- [Work to be completed] For each line of the listing below that contains the string "right", copy the line.

- [Working data]
* * *

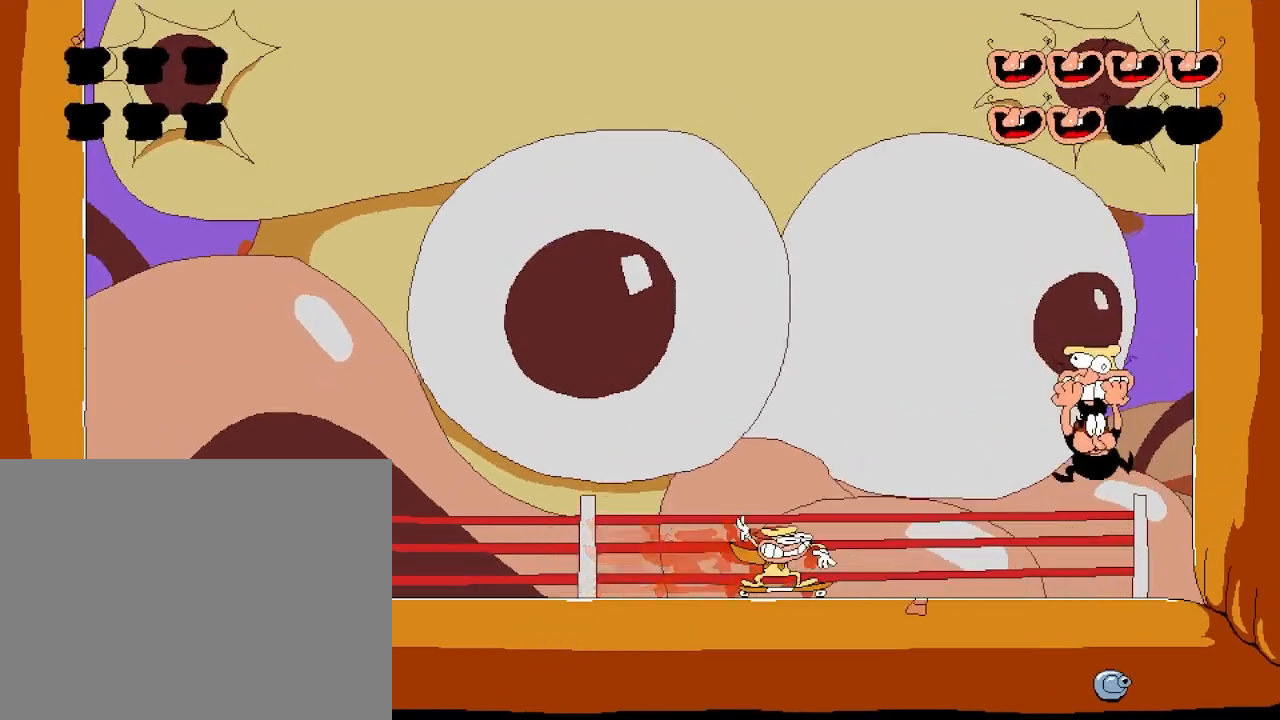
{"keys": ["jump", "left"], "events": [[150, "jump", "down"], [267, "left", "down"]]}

* * *

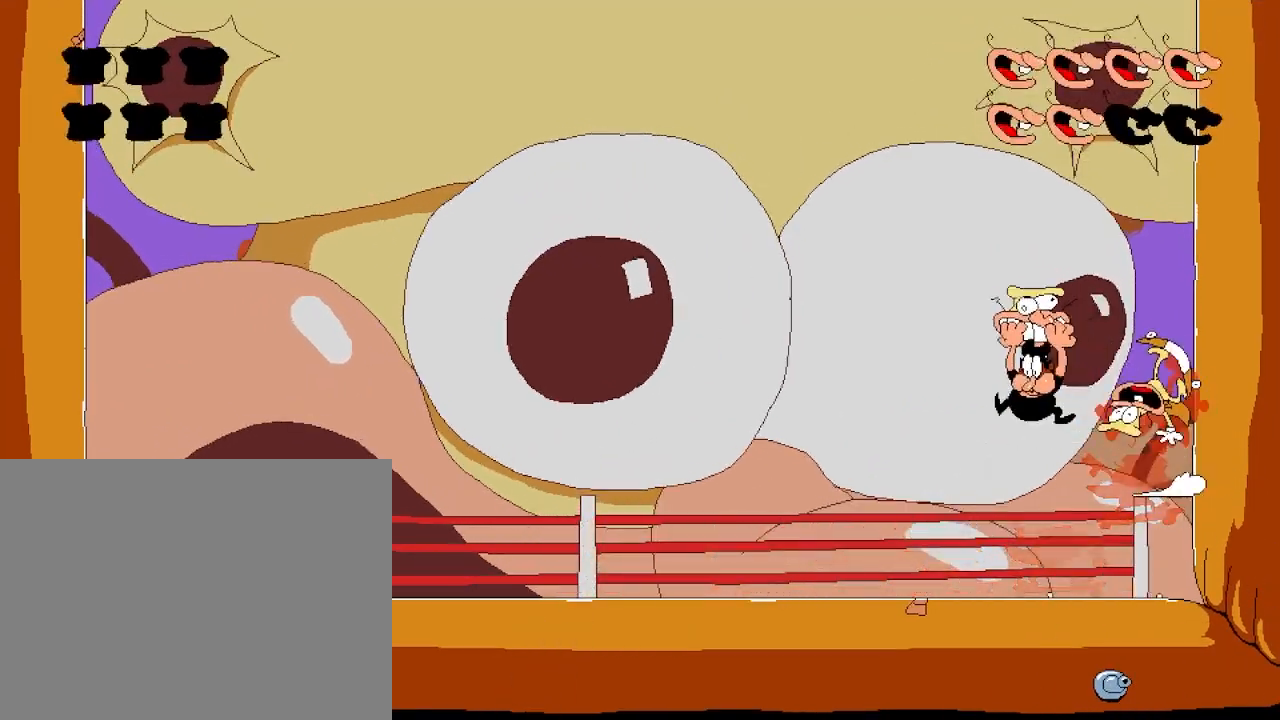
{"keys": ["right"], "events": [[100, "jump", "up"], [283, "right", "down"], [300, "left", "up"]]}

* * *

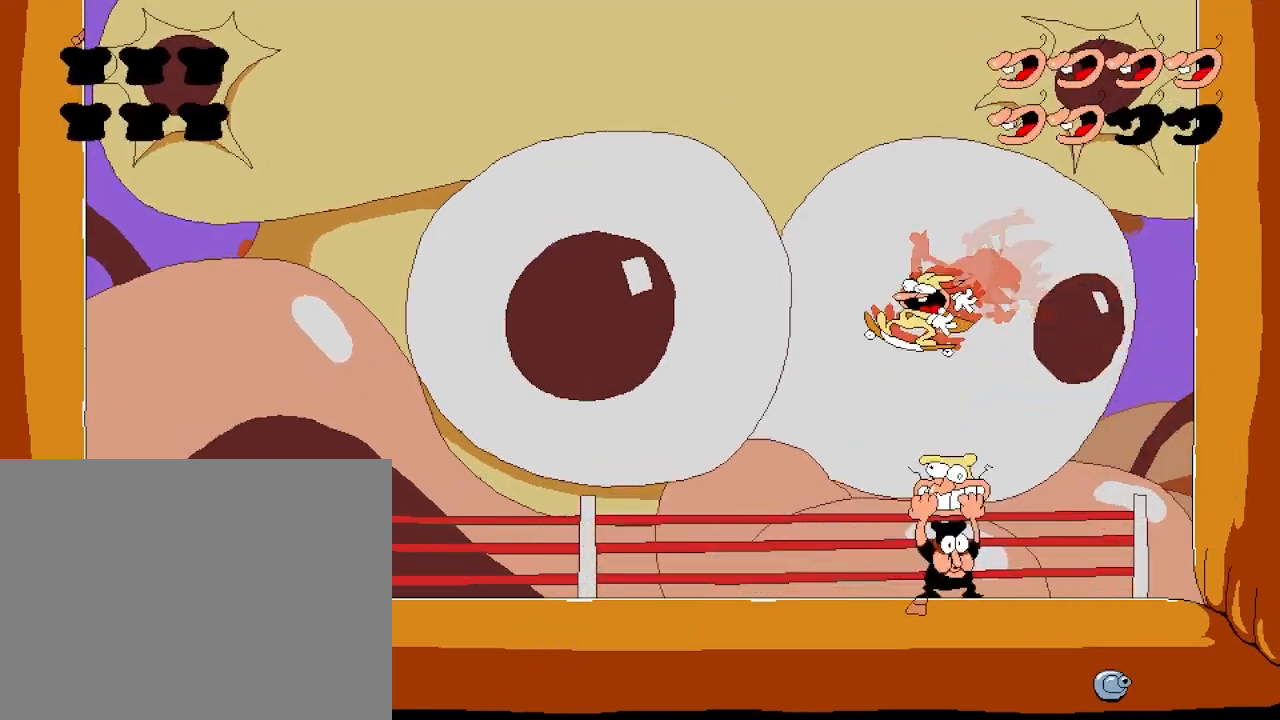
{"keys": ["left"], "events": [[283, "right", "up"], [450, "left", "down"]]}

* * *

- [Written solution]
{"keys": ["right"], "events": [[100, "jump", "up"], [283, "right", "down"], [300, "left", "up"]]}
{"keys": ["left"], "events": [[283, "right", "up"], [450, "left", "down"]]}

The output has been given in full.